In a letter to Prime Minister Justin Trudeau, Canada’s 13 provincial and territorial premiers demanded bail reform. More specifically, the reform entails a “reverse onus” to apply to individuals accused of a crime involving a loaded prohibited or restricted weapon. This means that a defendant would need to prove why they shouldn’t be held in custody pending a trial, which is not ordinarily the case. This typically involves showing that they have ties to the community, will appear in court when required, and are not a danger to the public.
This call for reform came after Randall McKenzie and Brandi Crystal Lyn Stewart-Perry allegedly murdered OPP Const. Greg Pierzchala only a few months after being released on bail.
The Parole Board considered McKenzie a relatively high risk to re-offend due to his track record.
“In December 2021, while on parole for a 2017 armed robbery, McKenzie had been denied bail while facing weapons and assault charges, including against a peace officer. He had stabbed another inmate in prison.

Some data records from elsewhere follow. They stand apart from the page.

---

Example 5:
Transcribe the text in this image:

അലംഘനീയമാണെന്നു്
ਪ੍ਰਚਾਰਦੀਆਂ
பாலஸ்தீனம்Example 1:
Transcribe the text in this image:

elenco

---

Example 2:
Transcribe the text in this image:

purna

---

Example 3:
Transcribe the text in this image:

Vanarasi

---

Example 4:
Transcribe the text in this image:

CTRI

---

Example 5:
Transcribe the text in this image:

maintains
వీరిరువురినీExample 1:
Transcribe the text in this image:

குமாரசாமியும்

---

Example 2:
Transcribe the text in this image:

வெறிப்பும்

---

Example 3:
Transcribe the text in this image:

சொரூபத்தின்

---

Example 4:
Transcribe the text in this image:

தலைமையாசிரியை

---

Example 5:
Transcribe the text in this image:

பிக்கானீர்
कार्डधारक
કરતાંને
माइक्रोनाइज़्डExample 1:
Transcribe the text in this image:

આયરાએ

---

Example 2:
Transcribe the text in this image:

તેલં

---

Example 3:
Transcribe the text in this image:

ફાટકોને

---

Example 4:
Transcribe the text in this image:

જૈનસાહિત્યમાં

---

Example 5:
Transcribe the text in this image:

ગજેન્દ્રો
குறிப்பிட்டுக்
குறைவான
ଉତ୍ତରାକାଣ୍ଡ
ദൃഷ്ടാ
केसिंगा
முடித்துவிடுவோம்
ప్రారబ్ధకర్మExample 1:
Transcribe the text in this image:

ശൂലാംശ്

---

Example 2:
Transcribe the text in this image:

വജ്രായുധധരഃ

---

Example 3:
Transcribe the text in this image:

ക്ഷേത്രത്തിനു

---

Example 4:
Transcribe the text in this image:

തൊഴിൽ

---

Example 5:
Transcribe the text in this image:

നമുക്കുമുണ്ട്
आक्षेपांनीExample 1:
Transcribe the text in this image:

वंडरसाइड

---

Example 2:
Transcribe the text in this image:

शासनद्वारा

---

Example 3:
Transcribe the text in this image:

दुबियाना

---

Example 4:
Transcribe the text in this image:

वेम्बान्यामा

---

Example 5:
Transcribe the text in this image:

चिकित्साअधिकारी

“You have previously assaulted girlfriends. You failed to complete rehabilitative programs ordered by the court and had inconsistent reporting habits on probation,” the board’s decision read.”
Selley, Chris. "Chris Selley: Speedier justice is the bail reform Canada really needs" National Post, January 21, 2023
Chris Selley argues that the solution lies in speedier justice.
What is a 'speedy trial' exactly?
In Canada, the right to a "speedy trial" is protected under section 11(b) of the Canadian Charter of Rights and Freedoms. This means that an accused person has the right to be tried within a reasonable time after being charged with an offense. The purpose of this right is to ensure that the accused person is not subjected to prolonged pre-trial detention and that their case is dealt with in a timely and efficient manner.
Factors that are considered when determining if a trial is taking place in a timely manner include:
- The complexity of the case
- Actions of the accused person
- Actions of the prosecution
- Availability of witnesses and evidence
- The overall efficiency of the court system
If an accused person feels that their right to a speedy trial is being violated, they can raise this issue with the court. If the court finds that the accused person's right to a speedy trial has been violated, it may take steps to remedy the situation, such as ordering a stay of proceedings (dismissing the charges).
The Ethics of Pre-Trial Detention
The proposed reform seeks to hold those accused of violent crimes in custody to protect the public. Holding an individual in custody, while presumed innocent, for a year or more doesn’t sit easily with some. These individuals would have less access to educational and vocational programs than convicts.
Being held on remand can have a significant impact on an individual's life. They may lose their job, housing, and other opportunities while they are in custody. Additionally, being held in a correctional facility can be a traumatic experience, and it can negatively impact an individual's mental and physical health. Furthermore, it may impact the individual’s ability to effectively defend themselves in court. There is also a concern that pre-trial detention could be used as a means of exerting pressure on an individual to plead guilty, or to cooperate with law enforcement in other ways.